Software Security Notes 1 (Intro, Compilation)
Fundamentals of binary analysis:
- binary format
- disassembly
- code injection
Exploitations techniques:
- stack-based exploitation
- heap exploitation
Vulnerability discovery:
- binary instrumentaion
- fuzzing
- symbolic execution
Binary analysis:
program -> machine code
security gap
what high level program does VS what it really does
Focus on Linux binary (ELF) and x86 assembly.
Static analysis:
Analysing without running it.
platform independent
Less precise. Generally udecidable.
Dynamic analysis:
Runs the binary as it executes
More precise. Access to entire system states
May miss some code. See particular runs. Not all possible.

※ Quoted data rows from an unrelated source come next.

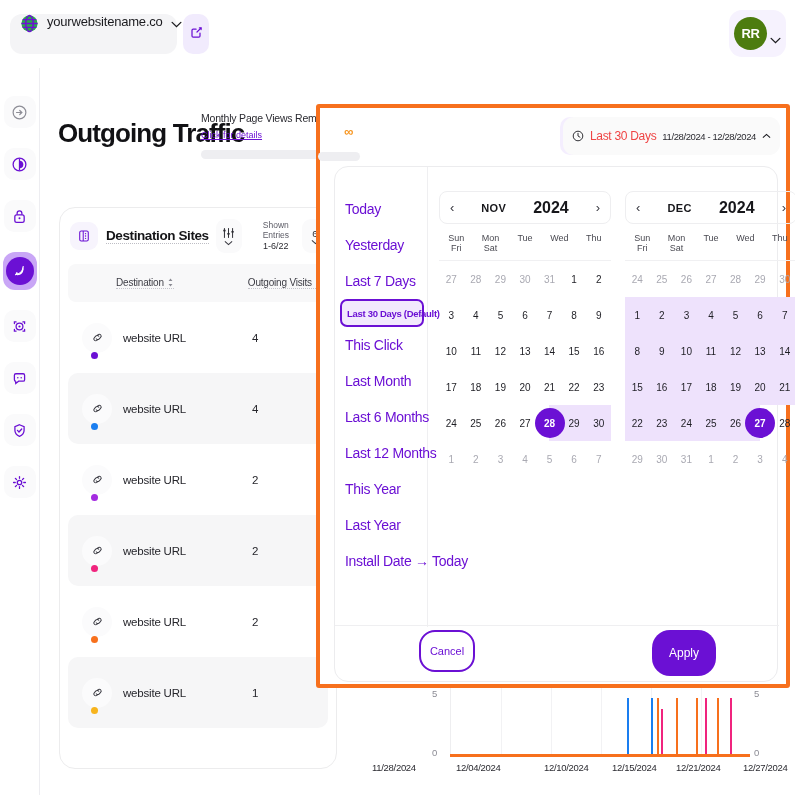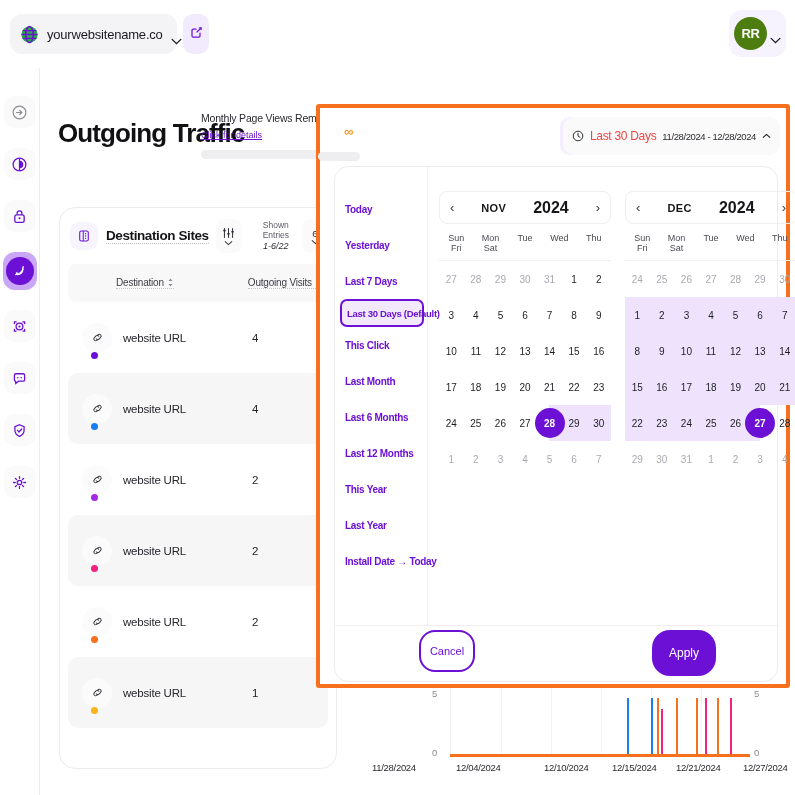--- a/index.html
+++ b/index.html
@@ -21,7 +21,7 @@
     position: absolute; left: 10px; top: 14px;
     width: 167px; height: 40px;
     background: #f4f4f6; border-radius: 12px;
-    display: flex; align-items: center; padding: 0 10px; gap: 8px;
+    display: flex; padding: 0 10px; gap: 8px;
   }
   #globe-icon { width: 19px; height: 19px; flex: 0 0 19px; }
   #site-name {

Challenges in binary analysis:
No symbolic information
No type information
No high-level abstraction
Mixed code and data
Location dependent data and code
Loading and Executing:
Representation in-memory may differ from on-disk representation
Setting up a new process, virtual address space.
Maps an interpreter into virtual memory
Transfer control to interpreter
In Linux, interpreter is a shared library called Id-linux.so
Interpretere:
Loads binary into virtual address space.
Maps required dynamic libraried into virtual address space
Relocation if required
- usually lazy-binding
Transfer control to the entry point
Compilation:
normal code -> machine code
- preprocessing
- compilation
- assembly
- linking
GCC does all by default, but any of the steps can be stopped.
Compiler:
Input preprocessed source files
Output Assembly files
normal code -> assembly
Optimization
-S flag to stop after compiler
Default is AT&T syntax, use -masm=intel to change to Intel syntax
e.g. gcc -S -masm=Intel example.c